Выбрать главу

Об изощренной жестокости Филиппо Марии Висконти слагали легенды. Не менее известна была и его мания преследования. Именно поэтому герцог все время сидел взаперти в своем замке, держа под рукой верных мастифов. Он не решался покидать крепостные стены, одержимый страхом, что на него нападут тайные враги. В Милане шептались, что Висконти совсем потерял рассудок и превзошел в безумстве собственных предков. Его поведение порождало страх, а от страха один шаг до враждебности. Жители города впитывали ненависть к герцогу с молоком матери; она переходила из поколения в поколение и обладала такой мощью, что в ее пучине меркли любые другие чувства. В те дни, полные боли и смерти, Милан бурлил, как кипящий котел, а Филиппо Мария плел свои пагубные сети, скрывшись за надежными стенами замка Порта-Джовиа. Словно паук, герцог день за днем копил в себе холодную злость, подпитывая постоянно растущую шпионскую сеть. Многочисленные соглядатаи старательно доводили до его ушей каждую мелочь, даже самую незначительную, и разум правителя, отравленный подозрительностью и страхом, тут же находил признаки очередного заговора, зачастую не имевшие под собой никаких оснований.

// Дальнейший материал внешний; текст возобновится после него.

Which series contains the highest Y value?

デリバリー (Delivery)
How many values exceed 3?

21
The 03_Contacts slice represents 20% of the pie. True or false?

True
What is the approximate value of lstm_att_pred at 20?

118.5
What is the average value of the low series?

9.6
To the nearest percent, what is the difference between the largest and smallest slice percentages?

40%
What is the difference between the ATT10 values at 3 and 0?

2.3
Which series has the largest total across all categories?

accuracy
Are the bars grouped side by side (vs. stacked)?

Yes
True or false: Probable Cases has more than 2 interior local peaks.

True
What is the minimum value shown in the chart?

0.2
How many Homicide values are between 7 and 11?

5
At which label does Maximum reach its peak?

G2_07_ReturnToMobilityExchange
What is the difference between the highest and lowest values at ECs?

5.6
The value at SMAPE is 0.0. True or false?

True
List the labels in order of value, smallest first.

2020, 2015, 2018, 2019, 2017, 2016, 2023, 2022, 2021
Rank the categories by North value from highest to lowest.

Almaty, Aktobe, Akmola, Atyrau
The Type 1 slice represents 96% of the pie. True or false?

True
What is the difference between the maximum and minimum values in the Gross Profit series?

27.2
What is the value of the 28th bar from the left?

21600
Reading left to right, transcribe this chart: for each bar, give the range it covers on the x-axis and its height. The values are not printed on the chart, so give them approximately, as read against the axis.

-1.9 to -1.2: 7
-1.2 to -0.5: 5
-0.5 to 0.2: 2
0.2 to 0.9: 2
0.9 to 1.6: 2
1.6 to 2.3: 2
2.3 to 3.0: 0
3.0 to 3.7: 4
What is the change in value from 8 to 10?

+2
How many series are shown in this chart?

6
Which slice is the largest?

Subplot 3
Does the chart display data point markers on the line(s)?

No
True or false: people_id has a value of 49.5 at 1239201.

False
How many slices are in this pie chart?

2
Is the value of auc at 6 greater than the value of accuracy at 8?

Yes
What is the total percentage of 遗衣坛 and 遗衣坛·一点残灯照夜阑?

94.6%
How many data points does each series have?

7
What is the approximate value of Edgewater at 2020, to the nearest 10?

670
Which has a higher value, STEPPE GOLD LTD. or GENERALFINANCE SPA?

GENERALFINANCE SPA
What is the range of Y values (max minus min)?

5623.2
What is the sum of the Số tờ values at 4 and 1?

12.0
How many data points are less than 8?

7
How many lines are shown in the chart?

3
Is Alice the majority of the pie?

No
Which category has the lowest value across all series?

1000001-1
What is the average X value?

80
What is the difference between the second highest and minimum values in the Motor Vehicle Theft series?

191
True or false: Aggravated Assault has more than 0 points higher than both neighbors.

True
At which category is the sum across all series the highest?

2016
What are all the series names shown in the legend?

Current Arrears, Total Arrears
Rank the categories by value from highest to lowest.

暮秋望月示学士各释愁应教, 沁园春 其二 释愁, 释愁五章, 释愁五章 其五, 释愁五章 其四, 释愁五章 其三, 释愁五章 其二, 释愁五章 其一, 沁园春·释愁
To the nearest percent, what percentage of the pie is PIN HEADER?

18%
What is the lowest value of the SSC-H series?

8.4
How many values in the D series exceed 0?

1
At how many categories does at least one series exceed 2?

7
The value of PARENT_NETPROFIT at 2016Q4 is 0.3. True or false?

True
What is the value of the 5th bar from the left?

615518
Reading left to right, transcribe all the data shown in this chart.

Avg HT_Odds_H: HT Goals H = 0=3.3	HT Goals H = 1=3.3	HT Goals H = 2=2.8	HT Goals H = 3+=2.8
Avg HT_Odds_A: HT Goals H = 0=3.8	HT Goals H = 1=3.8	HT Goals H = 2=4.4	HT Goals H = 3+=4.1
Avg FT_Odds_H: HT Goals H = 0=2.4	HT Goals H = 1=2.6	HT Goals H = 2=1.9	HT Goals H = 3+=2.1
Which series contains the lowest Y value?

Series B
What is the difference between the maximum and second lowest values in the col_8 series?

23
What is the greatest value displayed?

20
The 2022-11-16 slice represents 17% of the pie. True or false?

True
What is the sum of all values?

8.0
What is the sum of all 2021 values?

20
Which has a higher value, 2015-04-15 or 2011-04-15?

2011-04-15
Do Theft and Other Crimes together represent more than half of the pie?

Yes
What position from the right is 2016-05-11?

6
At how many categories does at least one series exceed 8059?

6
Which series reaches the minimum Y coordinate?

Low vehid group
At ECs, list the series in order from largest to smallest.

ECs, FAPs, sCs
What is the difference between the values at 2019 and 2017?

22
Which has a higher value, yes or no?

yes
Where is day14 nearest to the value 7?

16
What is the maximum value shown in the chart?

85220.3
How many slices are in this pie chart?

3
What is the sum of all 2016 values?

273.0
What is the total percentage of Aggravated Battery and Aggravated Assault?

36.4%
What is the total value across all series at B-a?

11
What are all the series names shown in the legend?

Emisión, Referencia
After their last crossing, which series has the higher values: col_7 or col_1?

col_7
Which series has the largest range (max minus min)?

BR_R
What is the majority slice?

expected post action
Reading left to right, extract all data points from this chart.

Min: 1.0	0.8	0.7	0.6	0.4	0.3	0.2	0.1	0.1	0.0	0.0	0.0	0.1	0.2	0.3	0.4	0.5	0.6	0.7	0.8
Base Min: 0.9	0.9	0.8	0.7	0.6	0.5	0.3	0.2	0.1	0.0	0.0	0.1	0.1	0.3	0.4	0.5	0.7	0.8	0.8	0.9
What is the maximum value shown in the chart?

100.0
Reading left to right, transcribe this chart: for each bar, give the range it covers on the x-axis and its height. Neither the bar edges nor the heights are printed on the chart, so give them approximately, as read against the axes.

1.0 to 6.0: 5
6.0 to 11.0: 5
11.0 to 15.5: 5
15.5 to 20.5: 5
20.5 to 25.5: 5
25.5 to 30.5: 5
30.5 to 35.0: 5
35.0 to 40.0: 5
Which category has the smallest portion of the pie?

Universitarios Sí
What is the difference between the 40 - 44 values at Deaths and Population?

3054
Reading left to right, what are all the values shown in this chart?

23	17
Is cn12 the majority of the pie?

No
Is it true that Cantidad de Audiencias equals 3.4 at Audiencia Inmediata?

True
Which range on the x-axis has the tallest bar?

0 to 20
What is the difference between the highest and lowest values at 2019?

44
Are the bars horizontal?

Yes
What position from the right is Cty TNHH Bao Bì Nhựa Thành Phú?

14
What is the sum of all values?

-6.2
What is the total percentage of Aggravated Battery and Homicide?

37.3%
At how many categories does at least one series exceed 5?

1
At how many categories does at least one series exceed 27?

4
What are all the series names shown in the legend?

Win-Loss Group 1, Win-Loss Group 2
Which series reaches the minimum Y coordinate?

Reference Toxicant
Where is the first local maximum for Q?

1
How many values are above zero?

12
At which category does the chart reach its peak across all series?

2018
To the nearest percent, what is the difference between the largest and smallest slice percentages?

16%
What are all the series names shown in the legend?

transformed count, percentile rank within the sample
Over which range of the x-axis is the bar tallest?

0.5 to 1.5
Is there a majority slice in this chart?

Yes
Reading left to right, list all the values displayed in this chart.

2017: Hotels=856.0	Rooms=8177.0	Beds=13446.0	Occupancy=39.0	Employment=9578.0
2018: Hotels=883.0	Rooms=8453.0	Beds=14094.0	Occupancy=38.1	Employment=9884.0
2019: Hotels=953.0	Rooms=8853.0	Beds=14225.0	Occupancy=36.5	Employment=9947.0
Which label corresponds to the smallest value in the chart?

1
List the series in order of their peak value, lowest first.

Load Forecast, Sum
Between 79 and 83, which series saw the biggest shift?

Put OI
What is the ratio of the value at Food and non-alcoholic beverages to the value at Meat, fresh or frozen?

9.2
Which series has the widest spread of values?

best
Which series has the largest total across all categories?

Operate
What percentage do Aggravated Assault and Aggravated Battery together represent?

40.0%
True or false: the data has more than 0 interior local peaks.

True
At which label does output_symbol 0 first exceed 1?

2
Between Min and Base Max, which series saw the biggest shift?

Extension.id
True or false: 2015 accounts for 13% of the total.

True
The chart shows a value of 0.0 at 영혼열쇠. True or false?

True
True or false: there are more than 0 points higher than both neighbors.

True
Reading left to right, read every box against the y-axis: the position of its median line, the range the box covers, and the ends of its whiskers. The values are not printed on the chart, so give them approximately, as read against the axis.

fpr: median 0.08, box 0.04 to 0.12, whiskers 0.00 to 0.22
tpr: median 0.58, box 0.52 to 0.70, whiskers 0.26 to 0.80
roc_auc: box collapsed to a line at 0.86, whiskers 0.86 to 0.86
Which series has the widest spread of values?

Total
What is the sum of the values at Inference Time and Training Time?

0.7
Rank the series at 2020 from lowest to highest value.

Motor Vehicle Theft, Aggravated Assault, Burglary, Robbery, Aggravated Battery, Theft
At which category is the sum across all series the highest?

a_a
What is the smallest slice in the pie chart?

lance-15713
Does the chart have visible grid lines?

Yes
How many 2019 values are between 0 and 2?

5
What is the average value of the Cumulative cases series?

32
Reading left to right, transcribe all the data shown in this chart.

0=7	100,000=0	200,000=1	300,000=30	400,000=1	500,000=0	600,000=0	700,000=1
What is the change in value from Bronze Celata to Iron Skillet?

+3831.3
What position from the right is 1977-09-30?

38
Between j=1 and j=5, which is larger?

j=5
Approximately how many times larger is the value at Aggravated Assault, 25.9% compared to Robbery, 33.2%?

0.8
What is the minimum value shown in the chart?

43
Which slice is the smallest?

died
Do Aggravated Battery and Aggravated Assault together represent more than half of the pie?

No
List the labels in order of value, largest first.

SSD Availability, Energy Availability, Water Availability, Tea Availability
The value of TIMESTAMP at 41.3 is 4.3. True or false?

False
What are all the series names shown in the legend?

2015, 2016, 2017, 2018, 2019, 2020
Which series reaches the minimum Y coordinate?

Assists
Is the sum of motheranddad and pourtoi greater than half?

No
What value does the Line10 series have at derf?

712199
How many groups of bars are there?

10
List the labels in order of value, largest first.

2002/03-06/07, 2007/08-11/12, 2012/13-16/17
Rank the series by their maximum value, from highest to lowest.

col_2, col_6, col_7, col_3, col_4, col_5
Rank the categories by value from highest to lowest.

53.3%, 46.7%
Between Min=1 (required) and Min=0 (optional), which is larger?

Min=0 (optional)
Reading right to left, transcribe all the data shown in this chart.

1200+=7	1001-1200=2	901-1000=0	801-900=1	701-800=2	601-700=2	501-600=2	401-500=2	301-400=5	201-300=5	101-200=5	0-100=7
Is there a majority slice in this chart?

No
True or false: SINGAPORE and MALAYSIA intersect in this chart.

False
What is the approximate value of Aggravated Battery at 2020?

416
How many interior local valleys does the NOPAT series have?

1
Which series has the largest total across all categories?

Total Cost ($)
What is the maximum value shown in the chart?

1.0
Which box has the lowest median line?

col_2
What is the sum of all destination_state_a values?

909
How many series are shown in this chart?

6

Герольд горько усмехнулся: как жестоко судьба посмеялась над ним! Франческо Сфорца спас его в битве, где полегли почти все его товарищи, но потом отправил на растерзание жестокому тирану.

Филиппо Мария Висконти подал знак, неторопливо, будто неохотно махнув рукой. Он знал, что любимые мастифы не замедлят исполнить его волю.

Все произошло в считаные секунды.

Кастор и Полидевк оскалились, обнажая фиолетовые десны с острыми клыками. Их рычание заполнило все пространство зала.

* * *

Анджело Барбьери еще издавал предсмертные хрипы, когда герцог потянулся к серебряному колокольчику, скривившись от усилия. Наконец Голубиный зал наполнился громким звоном.

Гвардейцы появились буквально через мгновение: хорошо зная привычки своего господина, они ждали неподалеку.

— Позовите кого-нибудь. Пусть уберут этот свинарник, — приказал герцог, кивком указывая на тело гонца, растерзанное собаками. Потом он взял костыли, прислоненные к столу, и заявил: — Я пойду в свои покои. Вымойте псов как следует. Через пару дней я поеду на охоту и возьму их с собой. После всяких остолопов Кастору и Полидевку обычно хочется свежей дичи.

Гвардейцы молча кивнули.

Герцог направился к двери, медленно переставляя ноги. Костыли, казалось, отстукивали по полу погребальный марш.

Висконти уже миновал гвардейцев, но вдруг остановился:

— И последнее. Я сегодня буду отдыхать, раз уж всю ночь не сомкнул глаз. Но разбудите меня перед ужином. Поняли?

— Да, ваша светлость, — поспешно ответил один из стражей.

— Хорошо. В общем, приберите тут! — повторил герцог, указывая костылем на труп Анджело Барбьери. — Может, его и звали Герольдом, но никакой неприкосновенностью он не обладал, по крайней мере для меня, — добавил он с притворным сожалением, будто совершил злодейство неохотно, лишь подчиняясь воле рока.

Затем, не говоря больше ни слова, Филиппо Мария отправился в свои покои, оставив в зале остолбеневших от страха гвардейцев.

1431

ГЛАВА 11

СМЕРТЬ ПАПЫ

Папская область, палаццо Колонна

Мартин V почил в бозе. Как и следовало ожидать, Рим охватило оцепенение. Едва не стало понтифика, город замер, а все его жители, независимо от дохода и убеждений, словно затаили дыхание. Богатые и бедные — все оказались в одной лодке. Ведь папа римский был не просто главой церкви, а полновластным правителем города.

А если бы кто-то сумел взлететь над площадями и домами, над церквями и дворцами и приземлиться на фигурных зубцах каменной стены внушительного палаццо, расположенного между виа Бибератика и базиликой Двенадцати Святых Апостолов Христа, он сразу понял бы, что для одной семьи смерть понтифика обернулась настоящим бедствием. Концом эпохи.

Антонио и Одоардо Колонна из ветви Дженаццано получили немало привилегий, земель и владений, пока их дядя Од-доне руководил Святым престолом. Теперь же братья сидели в одной из множества парадных комнат своего палаццо, растерянно смотрели друг на друга и не знали, что делать дальше. Антонио, старшего из них, казалось, охватила покорность року. Он рассеянно поигрывал кинжалом, то и дело проверяя остроту лезвия, будто собирался проткнуть грудь невидимого врага.